Turn the lines below into a JSON list of strings, one string per line with blank lines skipped, and leave the pictures out.

• **MATERIAL PROVIDED**
[Start of Attachment]

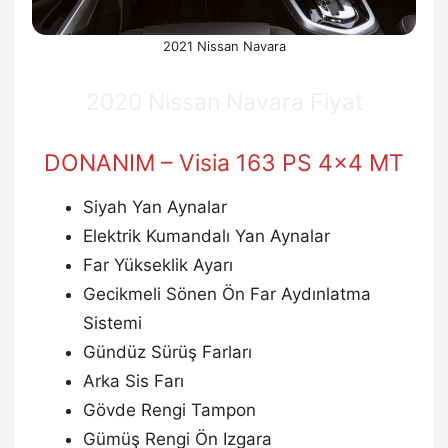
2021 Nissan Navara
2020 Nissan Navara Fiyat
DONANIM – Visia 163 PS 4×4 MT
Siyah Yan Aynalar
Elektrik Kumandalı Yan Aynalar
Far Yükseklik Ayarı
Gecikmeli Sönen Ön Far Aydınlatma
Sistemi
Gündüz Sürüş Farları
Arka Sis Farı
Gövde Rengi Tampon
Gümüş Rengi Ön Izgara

[End of Attachment]

• **RESULT**
[
  "2021 Nissan Navara",
  "2020 Nissan Navara Fiyat",
  "DONANIM – Visia 163 PS 4×4 MT",
  "Siyah Yan Aynalar",
  "Elektrik Kumandalı Yan Aynalar",
  "Far Yükseklik Ayarı",
  "Gecikmeli Sönen Ön Far Aydınlatma",
  "Sistemi",
  "Gündüz Sürüş Farları",
  "Arka Sis Farı",
  "Gövde Rengi Tampon",
  "Gümüş Rengi Ön Izgara"
]